How do I save up time off using feriepenge?

The law, which covers the five standard weeks or (normally 25 days) of paid vacation, states that you are entitled to take vacation during the vacation year period. You earn paid vacation throughout a calendar year at the rate of 2.08 days per month.

You earn vacation time in the period September 1st-August 31st. You can then use your vacation in the same year that you earn it and up to December 31st the subsequent year – in other words, over a 16-month period.

These rules also mean that holiday earned during a given month can be used from the very next month, in what is referred to as concurrent holiday (samtidighedsferie).

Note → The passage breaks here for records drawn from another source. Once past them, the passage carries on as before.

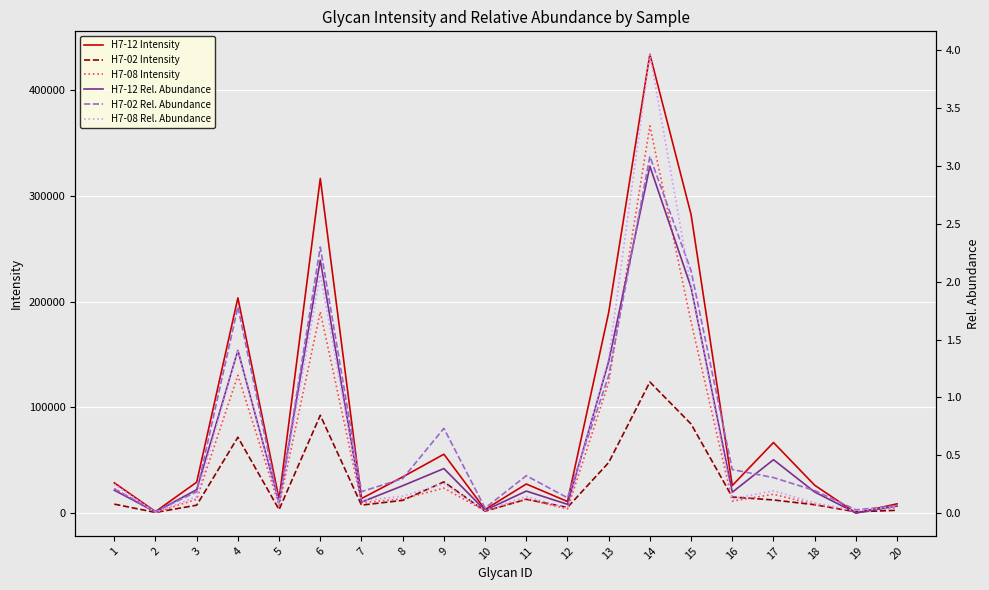

True or false: H7-12 Rel. Abundance and H7-12 Intensity cross at least once.

False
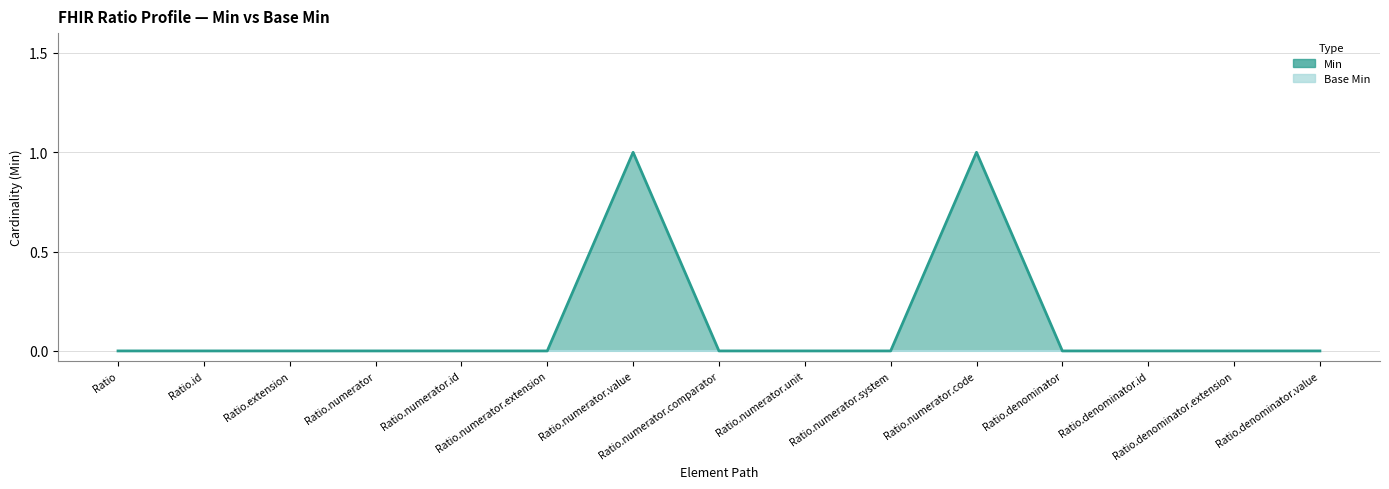

Which category has the lowest value across all series?

Ratio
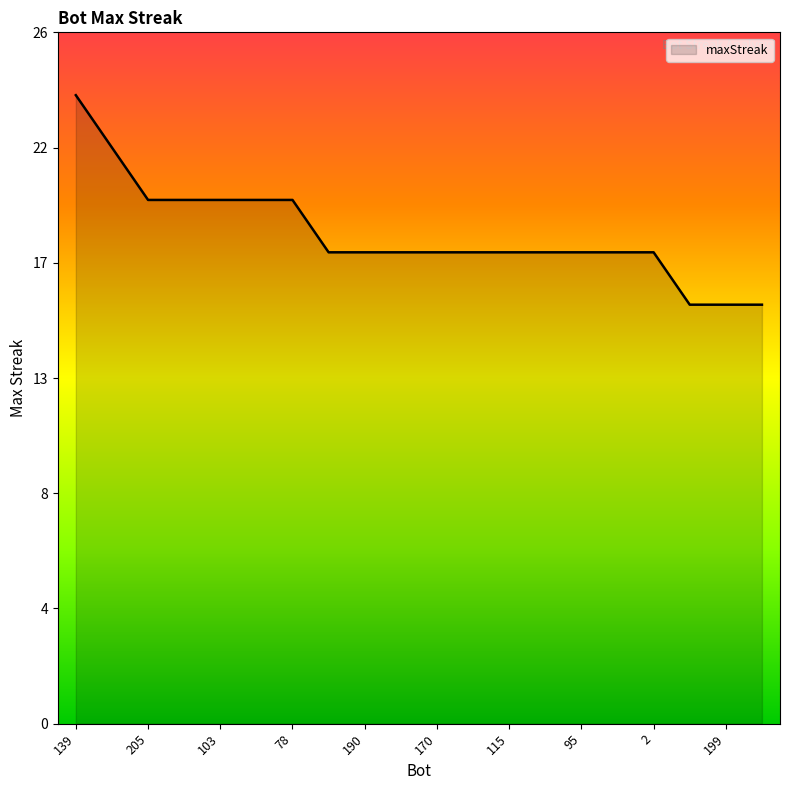

Does the chart display data point markers on the line(s)?

No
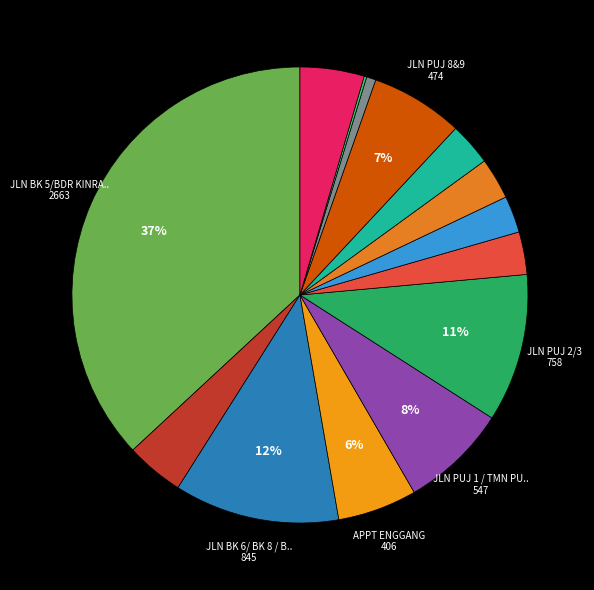

To the nearest percent, what is the difference between the largest and smallest slice percentages?

37%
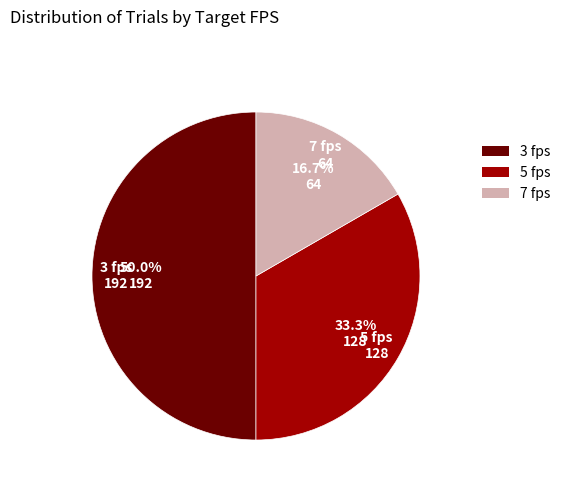

Count the number of slices in the pie.

3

So when can I take time off using this accrued vacation?

The Danish vacation year is further broken down so that there is a “main holiday period” which starts on May 1st and ends on September 30th. During this time, you are entitled to take three weeks’ consecutive vacation out of your five weeks.

A lot of people take three weeks in a row while others break it up – which is why you often hear Danish people who work full time wishing each other a “good summer holiday” as if it’s the end of the school term.

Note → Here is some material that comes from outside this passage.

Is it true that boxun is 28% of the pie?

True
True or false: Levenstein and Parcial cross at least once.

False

Outside of the main holiday period, the remaining 10 days of vacation can be taken whenever you like. You can take up to five days together but may also use the days individually.

If your employer wants to decide when you should take any of your vacation days, they have to let you know at least three months in advance for main holiday, or one month in advance for remaining holiday (barring exceptional circumstances, such as an unforeseen change to the company’s operations or if the company closes for the summer shortly after you begin employment).

If you have not earned paid vacation, you still have the right to take unpaid holiday.

Public Holidays

In addition to the vacation days, there are also public holidays. These are bunched up mostly in the early part of the year and around Christmas. However, the period between June and Christmas includes the above-mentioned main annual leave, so there’s not usually long to wait until you can take time off.

Denmark has public holidays on:’

  • New Year’s Day  
  • Maundy Thursday
  • Good Friday
  • Easter Monday  
  • Great Prayer Day (Store Bededag)
  • Ascension Day
  • Whit Monday
  • Christmas Day
  • Boxing Day

In addition to the usual public holidays, companies can choose to give extra time off, for example on Christmas Eve or New Year’s Eve. There are also differences regarding Labour Day and Constitution Day, depending on where you work, what kind of work you do, or the collective bargaining agreement under which you are employed.

Sometimes you can get a whole day off for these extra holidays, sometimes just a half day. Check with your employer for details.